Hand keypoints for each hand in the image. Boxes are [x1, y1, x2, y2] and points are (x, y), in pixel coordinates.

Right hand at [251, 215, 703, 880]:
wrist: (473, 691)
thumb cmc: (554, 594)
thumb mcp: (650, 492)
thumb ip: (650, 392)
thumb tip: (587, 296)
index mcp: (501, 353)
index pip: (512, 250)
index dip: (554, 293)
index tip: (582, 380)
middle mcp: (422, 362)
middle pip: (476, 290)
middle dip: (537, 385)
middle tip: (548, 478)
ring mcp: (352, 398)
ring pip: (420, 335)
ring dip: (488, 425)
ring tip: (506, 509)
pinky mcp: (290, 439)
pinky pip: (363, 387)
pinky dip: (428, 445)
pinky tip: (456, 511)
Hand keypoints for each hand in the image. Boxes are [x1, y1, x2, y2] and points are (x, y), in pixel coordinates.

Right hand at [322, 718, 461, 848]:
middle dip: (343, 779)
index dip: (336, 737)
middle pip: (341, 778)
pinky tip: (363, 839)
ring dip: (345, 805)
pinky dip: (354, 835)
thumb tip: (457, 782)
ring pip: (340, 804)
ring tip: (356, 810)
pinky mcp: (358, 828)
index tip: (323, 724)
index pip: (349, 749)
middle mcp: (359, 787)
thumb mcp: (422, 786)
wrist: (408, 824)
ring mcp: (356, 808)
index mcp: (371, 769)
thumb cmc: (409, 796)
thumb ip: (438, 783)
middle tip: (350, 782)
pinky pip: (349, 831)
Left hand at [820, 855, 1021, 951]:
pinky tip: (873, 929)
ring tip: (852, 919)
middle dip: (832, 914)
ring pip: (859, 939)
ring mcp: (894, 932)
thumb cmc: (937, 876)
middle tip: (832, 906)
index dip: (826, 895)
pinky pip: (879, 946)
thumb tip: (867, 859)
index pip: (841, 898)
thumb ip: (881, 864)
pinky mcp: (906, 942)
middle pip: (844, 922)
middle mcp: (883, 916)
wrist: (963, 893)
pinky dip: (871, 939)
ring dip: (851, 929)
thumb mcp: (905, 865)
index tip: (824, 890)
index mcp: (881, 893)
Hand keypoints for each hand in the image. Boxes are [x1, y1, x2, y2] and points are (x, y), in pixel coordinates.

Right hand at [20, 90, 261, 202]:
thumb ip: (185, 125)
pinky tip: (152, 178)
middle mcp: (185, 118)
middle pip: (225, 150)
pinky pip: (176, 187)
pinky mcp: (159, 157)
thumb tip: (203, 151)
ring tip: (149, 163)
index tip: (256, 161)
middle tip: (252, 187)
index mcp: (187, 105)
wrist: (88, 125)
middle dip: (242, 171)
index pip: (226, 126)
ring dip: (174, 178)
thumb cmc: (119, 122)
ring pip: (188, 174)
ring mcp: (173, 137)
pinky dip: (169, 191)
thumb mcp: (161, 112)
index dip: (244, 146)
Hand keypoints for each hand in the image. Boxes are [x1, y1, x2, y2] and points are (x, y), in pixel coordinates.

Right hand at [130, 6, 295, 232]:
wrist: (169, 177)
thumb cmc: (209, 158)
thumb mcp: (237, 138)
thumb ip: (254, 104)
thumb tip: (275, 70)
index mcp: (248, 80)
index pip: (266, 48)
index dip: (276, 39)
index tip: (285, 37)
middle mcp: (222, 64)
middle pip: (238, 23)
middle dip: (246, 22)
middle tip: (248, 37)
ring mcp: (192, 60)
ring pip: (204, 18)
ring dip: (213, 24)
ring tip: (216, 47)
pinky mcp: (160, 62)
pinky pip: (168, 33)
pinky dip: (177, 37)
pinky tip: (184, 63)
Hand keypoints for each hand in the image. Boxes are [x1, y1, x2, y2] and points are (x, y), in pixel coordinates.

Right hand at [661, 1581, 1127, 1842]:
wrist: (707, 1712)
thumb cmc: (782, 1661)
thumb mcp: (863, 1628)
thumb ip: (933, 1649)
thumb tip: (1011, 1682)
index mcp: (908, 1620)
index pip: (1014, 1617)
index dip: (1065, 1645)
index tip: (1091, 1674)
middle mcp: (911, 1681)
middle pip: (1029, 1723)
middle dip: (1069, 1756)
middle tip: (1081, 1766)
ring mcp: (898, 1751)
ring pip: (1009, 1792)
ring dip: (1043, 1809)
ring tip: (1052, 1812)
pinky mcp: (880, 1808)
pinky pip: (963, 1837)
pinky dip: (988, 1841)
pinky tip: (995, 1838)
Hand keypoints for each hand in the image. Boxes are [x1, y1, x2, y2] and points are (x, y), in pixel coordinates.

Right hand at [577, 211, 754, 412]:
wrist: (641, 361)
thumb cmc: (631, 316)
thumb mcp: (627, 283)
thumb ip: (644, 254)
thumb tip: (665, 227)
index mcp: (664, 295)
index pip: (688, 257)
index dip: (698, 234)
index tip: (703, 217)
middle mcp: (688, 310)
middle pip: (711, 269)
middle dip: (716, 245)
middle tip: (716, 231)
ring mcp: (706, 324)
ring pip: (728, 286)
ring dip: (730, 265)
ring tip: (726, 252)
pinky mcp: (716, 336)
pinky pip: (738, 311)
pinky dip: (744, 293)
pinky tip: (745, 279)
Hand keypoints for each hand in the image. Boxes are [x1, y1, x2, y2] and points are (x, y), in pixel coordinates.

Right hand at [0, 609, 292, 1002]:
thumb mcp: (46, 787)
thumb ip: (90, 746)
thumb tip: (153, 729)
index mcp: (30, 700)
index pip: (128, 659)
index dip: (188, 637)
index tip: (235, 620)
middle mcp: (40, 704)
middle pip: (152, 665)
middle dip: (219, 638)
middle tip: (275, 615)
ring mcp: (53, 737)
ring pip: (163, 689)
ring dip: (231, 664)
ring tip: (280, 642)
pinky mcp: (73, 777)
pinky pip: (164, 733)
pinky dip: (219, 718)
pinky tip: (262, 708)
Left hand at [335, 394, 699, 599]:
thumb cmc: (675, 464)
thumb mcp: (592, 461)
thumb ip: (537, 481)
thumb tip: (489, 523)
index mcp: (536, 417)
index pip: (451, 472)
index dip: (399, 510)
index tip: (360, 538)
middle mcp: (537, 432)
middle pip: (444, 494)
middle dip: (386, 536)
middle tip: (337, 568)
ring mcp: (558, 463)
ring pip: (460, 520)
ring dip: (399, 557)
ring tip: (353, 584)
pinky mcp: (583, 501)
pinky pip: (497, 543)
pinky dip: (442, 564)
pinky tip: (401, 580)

****

• Problem description
Look back at the entries above and repeat, unchanged, every line from the line holding "thumb mcp: (650, 492)" through the line holding "ring dip: (488, 425)".

• Result for this task
thumb mcp: (650, 492)
thumb ip: (650, 392)
thumb tip: (587, 296)
index mcp: (501, 353)
index pip: (512, 250)
index dip: (554, 293)
index tip: (582, 380)
middle mcp: (422, 362)
middle pip: (476, 290)
middle dip: (537, 385)
middle tip: (548, 478)
ring mcp: (352, 398)
ring pip: (420, 335)
ring dip: (488, 425)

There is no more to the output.